If I could snap my fingers today, and change one thing about my life, that would be starting to trust myself and my body much earlier. Then I wouldn’t have lost so much time feeling anxious, stressed and trapped in an unfulfilling job.
Instead, I would have recognised the signs when they first started to emerge. And they did start to emerge quite early into my carrier as a Software Engineer.
I remember the time, after my daughter was born and my maternity leave came to an end – I had to go back to work, but I didn’t want to leave my baby at nursery and go back to office. What’s the point? – I thought. The money I will make on the job, I’ll have to pay to the nursery. Moreover, I will miss spending this time with my baby, I will miss important milestones – first words, first steps etc.
So I decided to request from my company to allow me to work from home for a short while. Which they refused.
That left me with no choice, but to give my resignation, immediately. I literarily sent an email in the morning, and left by lunchtime lol. It was one of the most empowering actions I’ve ever taken.
I remember, feeling such a relief, I was so exited for the fact that I will no longer need to go to work again. It was one of the happiest days of my life.
At the time, I was staying with some relatives.I bought chocolates for everyone, out of happiness. They were surprised – “People usually buy chocolates when they get a new job, and you just left your job. – they exclaimed.

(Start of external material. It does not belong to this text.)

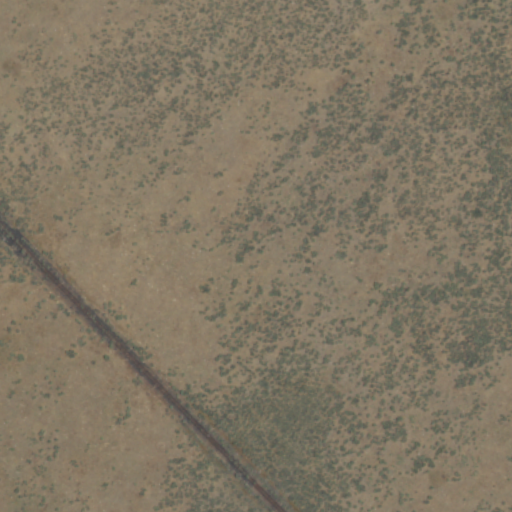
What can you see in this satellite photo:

I didn’t care. I was so exited for the unknown future that will unfold for me.
So if I could change one thing about my life, I would have made myself see and understand that my happiness at that time was a clear sign that I need to stay clear of the occupation as a Software Engineer.
Instead, shortly after I went back to work for another company, more flexible company – they allowed me to work from home. But that didn’t make things much easier for me. And stress and anxiety started to pile up quickly.
It took me many more years to realise that my passion lies elsewhere.
But how amazing it would have been if I came to this realisation at that time? The year was 2018 – that’s 7 years less of struggle.
But hey, maybe I wasn’t ready. Maybe there was something I needed to learns, maybe there was something I needed to experience.
Anyhow, I’m grateful and happy that now – in 2025, I am finally on track. I feel completely aligned with my purpose and my dreams. And that happiness I felt on the day I gave my resignation, I feel that every single day. I feel so blessed and grateful for finally gathering the courage to leave my job, forever. And to start living a life for myself.
How about you?
What would be one thing that you would change about your life?